KASTEEL VAN SINT JORIS.
LISSABON.
CASTELO DE SÃO JORGE.

Het kasteel van Sint Joris, liggend op de hoogste heuvel in de stad Lissabon, is een van de bekendste kastelen van de stad en kijkt uit over de rivier de Taag en de oude stad.
Archeologisch onderzoek van de heuveltop heeft uitgewezen dat hier al mensen woonden in de 6e eeuw voor Christus. De heuvel werd gebruikt door lokale stammen zoals; de Kelten en Iberiërs, maar later ook door de Feniciërs, Grieken en Chartagen.
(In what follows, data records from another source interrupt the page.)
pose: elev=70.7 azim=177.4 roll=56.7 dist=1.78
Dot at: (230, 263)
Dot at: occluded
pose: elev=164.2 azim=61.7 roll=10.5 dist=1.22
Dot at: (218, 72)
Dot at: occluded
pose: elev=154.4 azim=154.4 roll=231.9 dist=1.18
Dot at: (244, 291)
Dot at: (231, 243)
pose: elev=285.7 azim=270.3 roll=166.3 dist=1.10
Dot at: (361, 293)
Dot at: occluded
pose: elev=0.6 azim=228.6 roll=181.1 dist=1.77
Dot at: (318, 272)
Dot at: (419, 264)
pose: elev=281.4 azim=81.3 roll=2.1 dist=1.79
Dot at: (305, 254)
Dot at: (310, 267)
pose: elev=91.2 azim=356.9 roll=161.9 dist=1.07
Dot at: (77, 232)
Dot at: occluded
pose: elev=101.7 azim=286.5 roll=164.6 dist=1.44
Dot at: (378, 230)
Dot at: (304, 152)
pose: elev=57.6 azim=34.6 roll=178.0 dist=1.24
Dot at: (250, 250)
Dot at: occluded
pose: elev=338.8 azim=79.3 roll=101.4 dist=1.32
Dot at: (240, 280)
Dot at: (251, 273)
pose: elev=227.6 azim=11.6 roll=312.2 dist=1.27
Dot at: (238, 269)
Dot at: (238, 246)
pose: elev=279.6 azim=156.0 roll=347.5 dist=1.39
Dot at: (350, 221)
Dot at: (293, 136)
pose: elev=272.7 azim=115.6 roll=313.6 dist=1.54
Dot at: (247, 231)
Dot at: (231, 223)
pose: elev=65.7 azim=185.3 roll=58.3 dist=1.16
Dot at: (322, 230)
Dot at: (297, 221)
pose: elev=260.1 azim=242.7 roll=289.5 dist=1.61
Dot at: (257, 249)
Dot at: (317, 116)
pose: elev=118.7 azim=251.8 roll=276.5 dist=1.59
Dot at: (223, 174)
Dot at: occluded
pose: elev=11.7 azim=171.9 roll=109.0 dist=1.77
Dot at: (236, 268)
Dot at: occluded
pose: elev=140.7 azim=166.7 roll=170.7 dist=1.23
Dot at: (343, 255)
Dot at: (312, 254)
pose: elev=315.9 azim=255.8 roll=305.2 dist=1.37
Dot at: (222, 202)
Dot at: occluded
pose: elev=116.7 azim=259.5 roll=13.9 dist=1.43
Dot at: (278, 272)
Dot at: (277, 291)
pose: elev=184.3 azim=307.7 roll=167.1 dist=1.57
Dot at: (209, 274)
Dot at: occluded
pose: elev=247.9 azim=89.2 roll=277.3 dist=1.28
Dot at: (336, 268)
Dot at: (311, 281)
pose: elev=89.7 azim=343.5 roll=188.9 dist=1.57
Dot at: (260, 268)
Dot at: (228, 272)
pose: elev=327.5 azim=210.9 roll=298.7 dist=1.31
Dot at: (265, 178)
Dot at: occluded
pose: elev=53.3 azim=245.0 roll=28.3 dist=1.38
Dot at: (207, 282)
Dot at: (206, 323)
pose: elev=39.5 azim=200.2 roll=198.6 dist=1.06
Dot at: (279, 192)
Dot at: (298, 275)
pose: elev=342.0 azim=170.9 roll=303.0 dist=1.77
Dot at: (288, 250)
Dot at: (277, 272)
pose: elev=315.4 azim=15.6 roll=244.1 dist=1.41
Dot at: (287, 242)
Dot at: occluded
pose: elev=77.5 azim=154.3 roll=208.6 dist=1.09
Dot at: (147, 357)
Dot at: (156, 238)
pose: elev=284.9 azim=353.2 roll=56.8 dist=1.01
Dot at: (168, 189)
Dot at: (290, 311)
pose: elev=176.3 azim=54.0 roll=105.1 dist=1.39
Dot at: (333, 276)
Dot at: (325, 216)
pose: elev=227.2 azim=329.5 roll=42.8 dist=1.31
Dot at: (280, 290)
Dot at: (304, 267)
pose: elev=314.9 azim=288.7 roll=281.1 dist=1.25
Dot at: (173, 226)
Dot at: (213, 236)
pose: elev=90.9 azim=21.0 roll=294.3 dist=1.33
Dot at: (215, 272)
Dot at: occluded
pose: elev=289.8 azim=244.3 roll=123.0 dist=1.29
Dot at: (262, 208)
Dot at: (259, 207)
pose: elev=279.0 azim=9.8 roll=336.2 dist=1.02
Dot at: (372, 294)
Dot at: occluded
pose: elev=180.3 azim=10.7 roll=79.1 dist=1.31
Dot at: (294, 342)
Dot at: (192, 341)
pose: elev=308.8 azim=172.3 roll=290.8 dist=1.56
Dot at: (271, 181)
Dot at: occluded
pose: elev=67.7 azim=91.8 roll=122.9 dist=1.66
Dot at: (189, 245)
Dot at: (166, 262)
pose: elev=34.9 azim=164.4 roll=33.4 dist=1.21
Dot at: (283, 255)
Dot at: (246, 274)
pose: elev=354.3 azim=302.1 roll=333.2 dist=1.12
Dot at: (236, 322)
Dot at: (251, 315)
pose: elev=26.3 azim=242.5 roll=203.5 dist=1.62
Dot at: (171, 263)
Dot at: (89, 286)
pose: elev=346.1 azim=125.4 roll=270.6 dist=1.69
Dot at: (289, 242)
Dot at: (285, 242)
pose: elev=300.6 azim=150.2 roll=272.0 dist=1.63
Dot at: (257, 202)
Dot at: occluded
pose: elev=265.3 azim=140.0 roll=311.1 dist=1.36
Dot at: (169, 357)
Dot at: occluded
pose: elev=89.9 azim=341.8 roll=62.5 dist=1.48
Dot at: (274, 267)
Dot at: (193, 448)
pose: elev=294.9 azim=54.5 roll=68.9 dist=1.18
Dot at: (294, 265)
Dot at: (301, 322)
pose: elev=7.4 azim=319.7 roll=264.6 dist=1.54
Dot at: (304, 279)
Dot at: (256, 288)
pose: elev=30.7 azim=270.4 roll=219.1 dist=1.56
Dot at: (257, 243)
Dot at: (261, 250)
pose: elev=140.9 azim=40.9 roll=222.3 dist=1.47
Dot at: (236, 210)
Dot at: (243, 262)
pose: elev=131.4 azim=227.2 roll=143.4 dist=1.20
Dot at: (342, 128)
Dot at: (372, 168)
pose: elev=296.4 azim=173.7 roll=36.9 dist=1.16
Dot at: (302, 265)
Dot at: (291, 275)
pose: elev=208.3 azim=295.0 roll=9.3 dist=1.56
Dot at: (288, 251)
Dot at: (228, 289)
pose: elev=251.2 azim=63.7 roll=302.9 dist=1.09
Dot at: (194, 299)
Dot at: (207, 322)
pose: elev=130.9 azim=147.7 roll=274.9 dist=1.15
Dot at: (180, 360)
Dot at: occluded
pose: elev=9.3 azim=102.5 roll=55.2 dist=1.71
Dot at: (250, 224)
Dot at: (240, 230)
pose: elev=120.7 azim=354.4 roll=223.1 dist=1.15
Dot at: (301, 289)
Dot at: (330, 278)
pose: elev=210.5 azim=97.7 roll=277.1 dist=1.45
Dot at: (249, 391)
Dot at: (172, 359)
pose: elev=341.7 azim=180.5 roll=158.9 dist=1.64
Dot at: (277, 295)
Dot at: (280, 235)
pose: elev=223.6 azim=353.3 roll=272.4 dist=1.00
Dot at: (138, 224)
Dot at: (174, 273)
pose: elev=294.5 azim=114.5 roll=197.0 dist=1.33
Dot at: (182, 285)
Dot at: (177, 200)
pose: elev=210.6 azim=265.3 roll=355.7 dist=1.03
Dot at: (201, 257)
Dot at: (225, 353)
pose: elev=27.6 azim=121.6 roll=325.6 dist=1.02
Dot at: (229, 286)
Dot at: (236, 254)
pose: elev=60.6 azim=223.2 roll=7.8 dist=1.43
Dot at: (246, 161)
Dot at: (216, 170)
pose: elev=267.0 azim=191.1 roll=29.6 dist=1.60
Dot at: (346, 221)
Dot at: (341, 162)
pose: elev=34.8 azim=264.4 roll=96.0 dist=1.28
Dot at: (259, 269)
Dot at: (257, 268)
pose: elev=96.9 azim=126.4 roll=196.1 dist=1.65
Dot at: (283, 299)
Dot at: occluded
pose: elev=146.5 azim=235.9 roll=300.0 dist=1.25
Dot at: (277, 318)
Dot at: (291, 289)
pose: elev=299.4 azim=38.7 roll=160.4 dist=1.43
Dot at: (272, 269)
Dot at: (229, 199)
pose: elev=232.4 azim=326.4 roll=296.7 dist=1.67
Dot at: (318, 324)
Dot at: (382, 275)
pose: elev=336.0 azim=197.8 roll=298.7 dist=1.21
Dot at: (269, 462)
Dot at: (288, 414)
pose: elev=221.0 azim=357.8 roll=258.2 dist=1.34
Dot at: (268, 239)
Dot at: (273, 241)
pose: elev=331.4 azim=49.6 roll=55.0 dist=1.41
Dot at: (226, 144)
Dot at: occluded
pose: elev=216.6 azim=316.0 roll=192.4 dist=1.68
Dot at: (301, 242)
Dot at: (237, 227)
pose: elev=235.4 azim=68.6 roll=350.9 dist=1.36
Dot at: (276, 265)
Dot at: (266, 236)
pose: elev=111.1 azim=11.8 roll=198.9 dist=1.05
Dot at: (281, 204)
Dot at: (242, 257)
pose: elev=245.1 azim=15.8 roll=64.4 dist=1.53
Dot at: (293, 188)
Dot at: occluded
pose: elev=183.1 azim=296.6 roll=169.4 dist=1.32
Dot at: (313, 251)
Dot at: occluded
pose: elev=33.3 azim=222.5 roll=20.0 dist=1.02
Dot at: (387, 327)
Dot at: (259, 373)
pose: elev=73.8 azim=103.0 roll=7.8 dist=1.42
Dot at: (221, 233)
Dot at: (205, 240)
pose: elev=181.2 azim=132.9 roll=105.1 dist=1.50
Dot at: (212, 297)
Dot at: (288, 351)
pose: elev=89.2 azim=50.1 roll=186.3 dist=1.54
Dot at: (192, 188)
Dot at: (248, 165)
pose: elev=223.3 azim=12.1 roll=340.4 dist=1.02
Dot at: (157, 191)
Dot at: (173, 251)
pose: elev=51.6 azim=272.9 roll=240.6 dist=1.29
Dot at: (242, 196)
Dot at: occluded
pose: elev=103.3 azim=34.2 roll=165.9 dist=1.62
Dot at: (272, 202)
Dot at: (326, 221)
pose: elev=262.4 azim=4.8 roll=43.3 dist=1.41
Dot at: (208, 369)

Ook de Romeinen, Suevians, Visigoten en de Moren lieten hier hun sporen na.
Tijdens de Reconquista (herovering) werd het kasteel en de stad Lissabon, in 1147, heroverd op de Moren die het kasteel grotendeels gebouwd hebben. Dit gebeurde gedurende de 2e Kruistocht, door koning Alfonso Heriques met hulp van de Noord-Europese kruisvaarders.

Het kasteel stelde Lissabon in staat zich te beschermen tegen de Moren in de 12e eeuw. In 1255 werd Lissabon de hoofdstad van het koninkrijk en werd het kasteel omgebouwd tot een paleis, het zogenaamde Alcáçova. In 1300 liet koning Dinis I het renoveren.
In 1373 werd het kasteel een deel van de vestingmuur, welke koning Ferdinand I liet bouwen ter vervanging van de oude Moorse muren. Dit lukte binnen twee jaar tijd. De muur had een lengte van 5,4 kilometer en telde 77 wachttorens. Het kasteel en de stad wist zodoende het Castilliaanse leger af te slaan in de strijd van 1373 en 1384. Er zijn slechts enkele stukken van de muur bewaard gebleven.
Pas in de 14e eeuw werd het kasteel gewijd aan Sint Joris, door koning João I die getrouwd was met de Engelse prinses Philippa van Lancaster. Van de 14e tot de 16e eeuw werden in de torens het koninklijk archief opgeborgen.
Als koninklijk paleis was het kasteel het middelpunt van belangstelling voor de receptie voor Vasco da Gama bij zijn terugkeer uit India. Koning Manuel ontving hem hier in 1798 als een nationale held.